The S&P backed away from the 3,000 mark. And when the bell rang, the Dow was still up… but not significantly.
More importantly, gold seems to have gotten a peek at Mr. Powell’s cards; it’s growing bolder.
While the Dow was up 0.29%, gold was up five times as much – 1.45%. The only way the feds can hold off a correction is by inflating. Everything else is bluff and BS… and gold investors know it.
And trying to goose up stocks with a few cuts to the federal funds rate won’t be enough to stave off the inevitable.
First, the Fed doesn’t have many rates to cut.
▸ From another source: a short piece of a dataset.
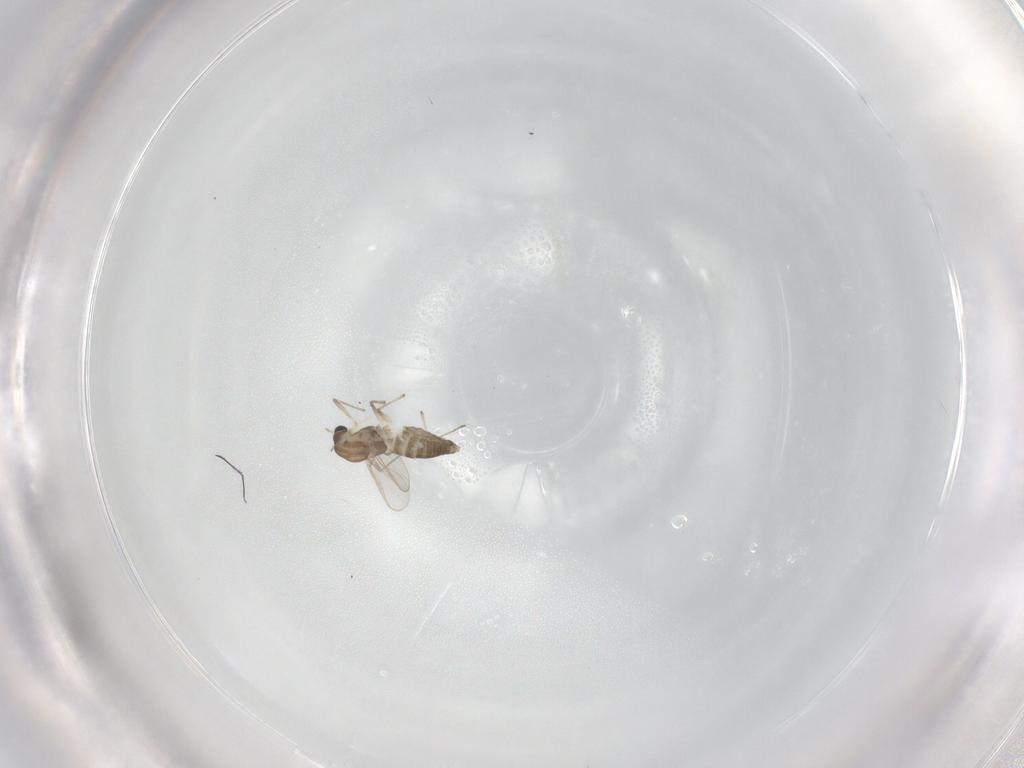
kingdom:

It’s kept its key interest rate below the rate of consumer price inflation for almost an entire decade. There’s not much juice left in that lemon.
An interest rate reduction by the Federal Reserve, if it were to happen, probably wouldn’t lead to a big increase in stocks, the chief U.S. equity strategist at Goldman Sachs told CNBC on Tuesday.
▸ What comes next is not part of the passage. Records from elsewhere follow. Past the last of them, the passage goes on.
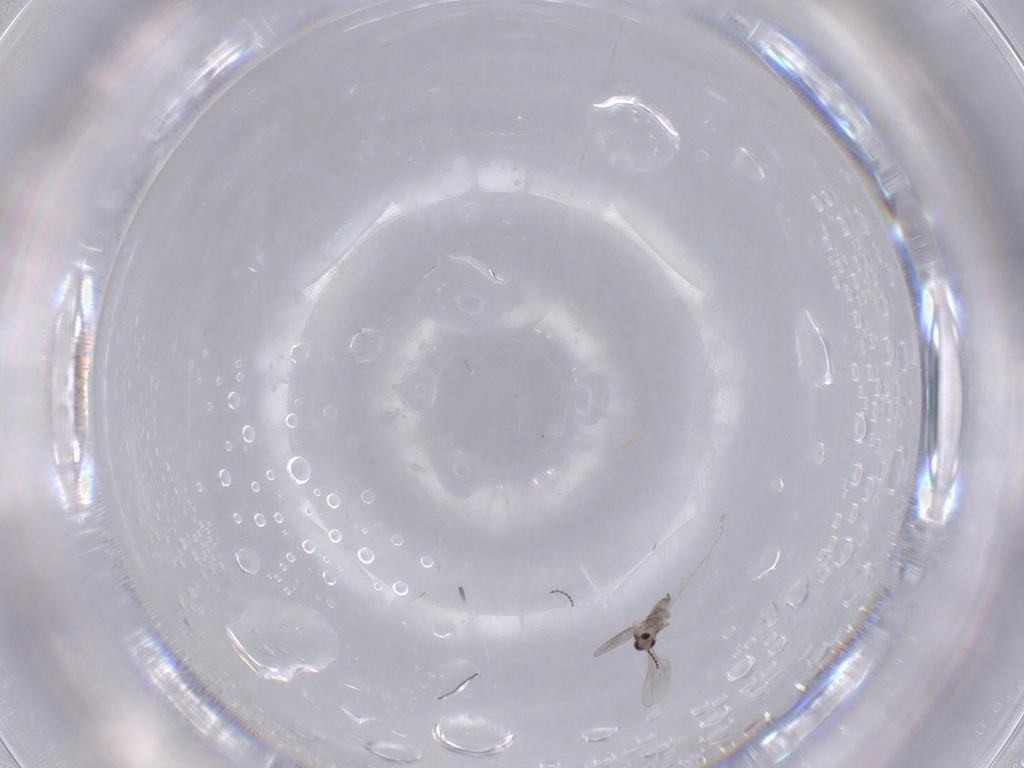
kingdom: Animalia
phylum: Arthropoda
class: Insecta
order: Diptera
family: Cecidomyiidae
“A lot of that rise in the market, in my estimation, is already behind us,” said Goldman’s David Kostin in a “Squawk on the Street” interview. “Ninety percent of that rally has been about multiple expansion.”
Morgan Stanley has drawn the right conclusion. As Investopedia reported:
We think a repeated lesson for stocks over the last 30 years has been that when easier policy collides with weaker growth, the latter usually matters more for returns,” Sheets [Andrew Sheets, chief cross-asset strategist with Morgan Stanley] wrote this week in a note to clients. Mike Wilson, chief U.S. equity strategist and chief investment officer (CIO) at Morgan Stanley, has an even more downbeat view. His bull case foresees a gain of less than 1% for the S&P 500 through mid-2020, and his base case projects a 7.6% loss, per a recent Weekly Warm Up report.
A few basis points of Fed cuts are not going to change this outlook. And as the slowdown becomes more apparent, the feds will become more desperate. They will move from monetary inflation to fiscal inflation. That is, they will turn away from the Fed’s Eccles Building and toward the D.C. Swamp.
Democratic candidates are already pushing for it. Student loan forgiveness… more infrastructure spending… a new, green agenda… “Economic patriotism” – all ways to inflate the economy.
And our guess is that Mr. Trump will upstage them all with bigger boondoggles of his own.
In other words, inflation will move from Wall Street to Main Street… from the financial economy to the consumer economy. Instead of inflating stock prices, it will inflate consumer prices.
And that will set feet a-dancing – in the gold market.